Panjshir is considered one of the two safest provinces in the country.
Panjshir is considered one of the two safest provinces in the country.

A group of Taliban fighters has carried out an attack in Afghanistan’s northeastern Panjshir Province for the first time in the past 19 years, officials confirmed on September 8.

Panjshir was the home of the late Ahmad Shah Massoud, an anti-Taliban resistance leader, and is considered one of the two safest provinces in the country.

Massoud was assassinated at the instigation of Al-Qaeda and the Taliban in a suicide bombing on September 9, 2001, just two days before the attacks against the United States.

As Massoud’s supporters gathered in the capital, Kabul, to commemorate the 19th anniversary of his death, the Taliban attacked Panjshir Province's Abshar district on the morning of September 8, a local politician in the province said.

Local officials told dpa the militants might have come from neighboring Nuristan or Laghman provinces.

The insurgents attempted to attack the district headquarters but faced resistance from locals, the provincial police spokesman said.

Twenty villagers were taken hostage by the Taliban but were released later, according to police.

More than a dozen Taliban militants were besieged by local residents and government forces, compelling the Taliban to surrender, police said.

In a statement, the Taliban claimed to have captured checkpoints and taken seven government forces hostage during the fighting.
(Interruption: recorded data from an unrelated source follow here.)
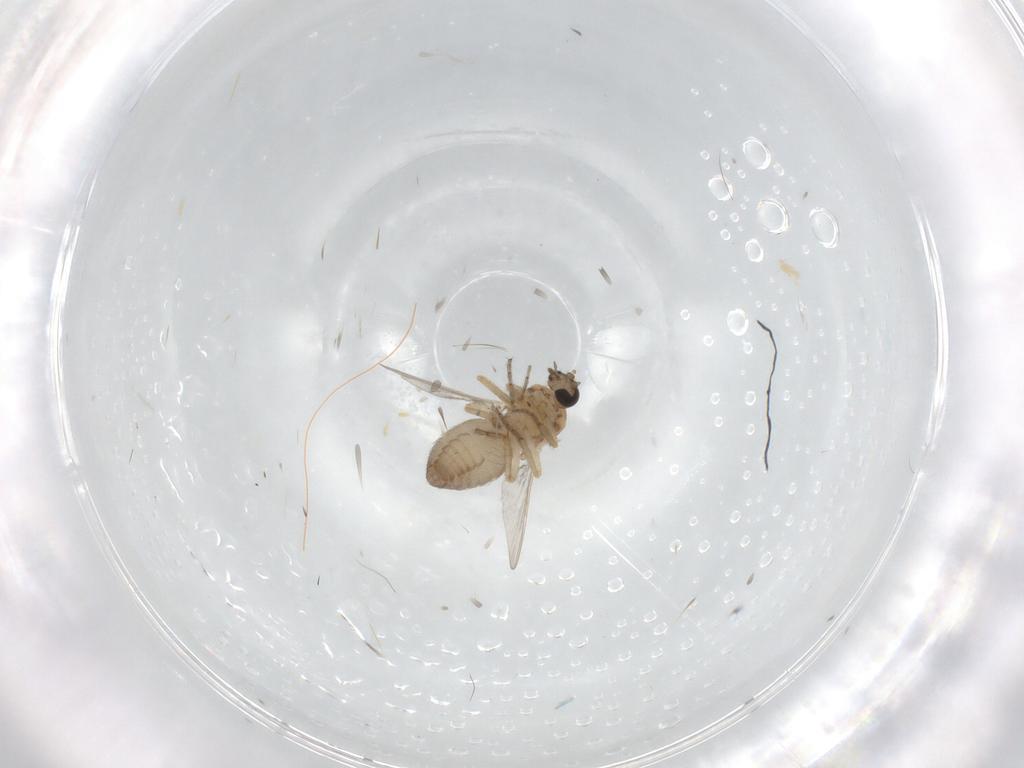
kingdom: Animalia
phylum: Arthropoda
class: Insecta
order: Diptera
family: Ceratopogonidae
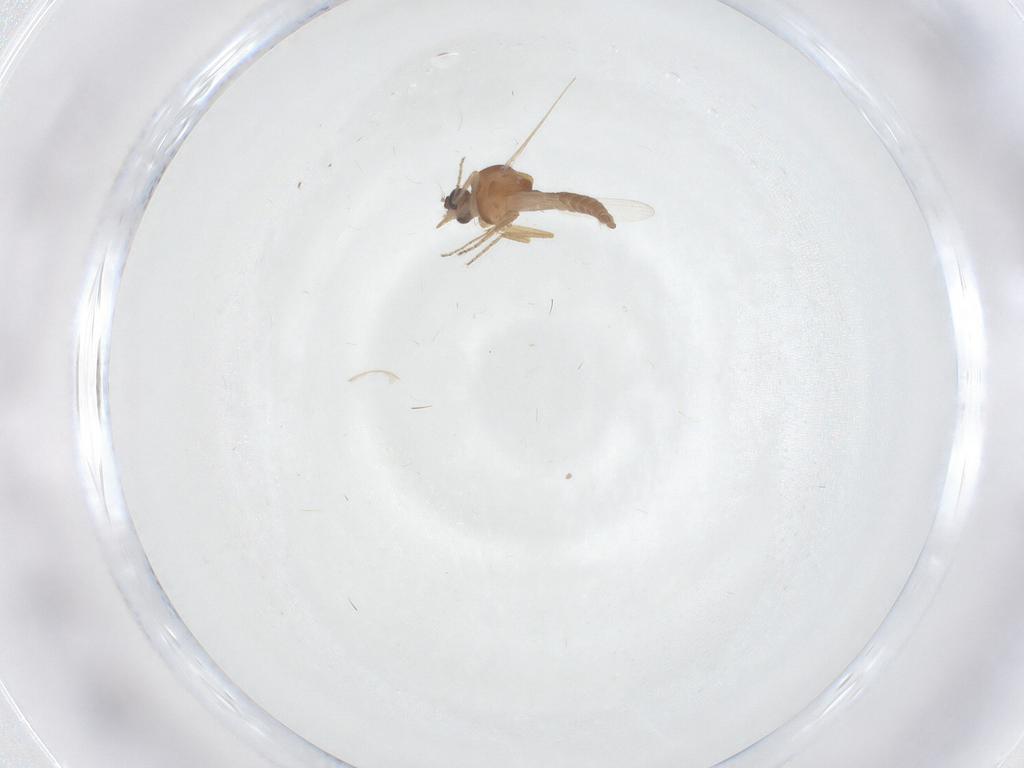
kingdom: Animalia
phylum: Arthropoda
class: Insecta
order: Diptera
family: Ceratopogonidae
Of Afghanistan's 34 provinces, the Taliban controls or contests parts of 32, including the capital, Kabul. They do not control any part of Bamyan and Panjshir provinces.

The clashes come as Taliban and Afghan government negotiators are set to hold peace talks in the Qatari city of Doha soon, after the two sides nearly completed a prisoner exchange brokered under a peace agreement between the United States and Taliban in February.

The beginning of the peace talks would be historic, as the Taliban for the past 19 years have repeatedly refused any talks with the Afghan government, calling it a Western "puppet."